Ces trois sujets, bien évidemment couverts et révélés par Carmen Aristegui et son équipe, ont réussi à mettre à mal le gouvernement de Peña Nieto. Si le journalisme d’investigation se fait habituellement par le moyen de la presse écrite, Aristegui se servait de la radio et de son émission Noticias qui était parmi les plus écoutées du pays. Le 10 mars 2015, lors de son émission, elle affirme son soutien à une plateforme internet nommée MexicoLeaks

Cette plateforme a été créée dans le but de dénoncer des actes de corruption dans le pays. Il ne s’agit pas d’une organisation, mais seulement d’une alliance des organisations de la société civile et des moyens de communication indépendants. Elle permet aux citoyens de divulguer des informations d’intérêt public. Une fois les informations sur le site, les journalistes peuvent s’en emparer pour dénoncer d'éventuels actes de corruption grâce à leurs articles. Si l’on peut penser que cette plateforme est positive pour la participation citoyenne et pour la construction d’une société juste et démocratique, elle a valu le licenciement de cette journaliste. Si l’antenne MVS a justifié sa décision par l’impossibilité de servir des intérêts particuliers qui n’avaient rien à voir avec le journalisme de l’entreprise, des soupçons portent à croire que le gouvernement serait derrière son renvoi.
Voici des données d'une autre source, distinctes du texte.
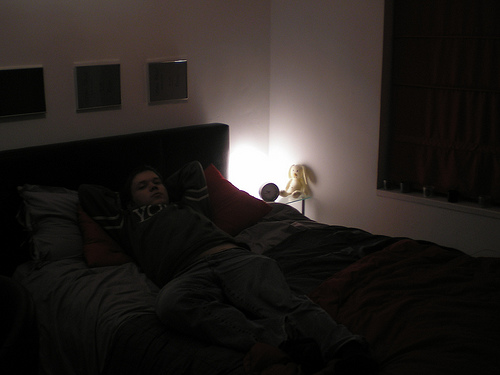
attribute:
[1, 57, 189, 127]
pictures — framed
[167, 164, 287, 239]
pillow — red 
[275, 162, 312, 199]
stuffed rabbit — stuffed 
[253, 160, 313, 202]
light — small 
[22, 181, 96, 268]
pillow — grey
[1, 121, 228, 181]
headboard — wood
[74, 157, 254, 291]
sweater — striped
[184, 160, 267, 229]
pillow — red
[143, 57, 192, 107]
picture — small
Une situation difficile pour les journalistes

La situation au Mexique peut parfois être difficile à  comprendre pour les étrangers. Il est nécessaire de savoir qu’en ce moment, les journalistes, les défenseurs des droits humains, les blogueurs où encore les dirigeants sociaux encourent un grand risque dans leur volonté de dénoncer ou même seulement de critiquer. Si les journalistes pensaient avoir franchi une étape dans la démocratie et la liberté d’expression, les événements récents nous montrent au contraire un violent retour en arrière après des années de travail. Les Mexicains, qui pensaient que leur pays et leur société avaient repoussé les limites de la liberté d’expression, font aujourd'hui part de leur tristesse et de la peur des journalistes, devenue chronique, dans l’exercice de leur fonction. La censure fait désormais partie de leur travail et leur sécurité n'est même pas assurée. 

Le journalisme indépendant, comme pouvait l’exercer Carmen Aristegui, est devenu une épine dans le pied du gouvernement. La présence des journalistes d’investigation au Mexique, auparavant infime, est aujourd’hui devenue quasiment inexistante. Quand bien même un journaliste écrirait un article dénonçant des actes de corruption ou contraires aux droits de l’Homme, qui accepterait de le publier ? Comment ne pas avoir peur? Dix journalistes ont été assassinés durant les deux premières années du sextenat de Peña Nieto et 326 agressions ont été recensées au cours de l'année 2014. En tout, 82 journalistes sont morts durant les deux dernières décennies.

Le journalisme mis à mal par sa crainte du gouvernement

La possibilité de révélations par Mexicoleaks a suscité de nouvelles inquiétudes au sein du gouvernement. Grâce à cet outil, les citoyens peuvent devenir acteurs et prendre part aux débats publics majeurs. Cette plateforme, en dénonçant les travers de leur pays, peut susciter leur intérêt et leur donner accès à l’information. Mais cette perspective effraie : gouverner des citoyens qui ont accès au savoir est plus difficile que de gouverner une population tenue à l’écart de toute 'information. 

Cette plateforme peut notamment permettre d'exposer des informations compromettantes. Si cela est une grande opportunité pour les citoyens, le gouvernement y voit une menace. Les zones d’ombres en relation avec l’affaire Aristegui concernent les raisons qui auraient pu pousser le pouvoir à provoquer sa chute. La paranoïa du gouvernement mexicain empêche véritablement le moindre travail journalistique et bafoue également le droit collectif à l’information.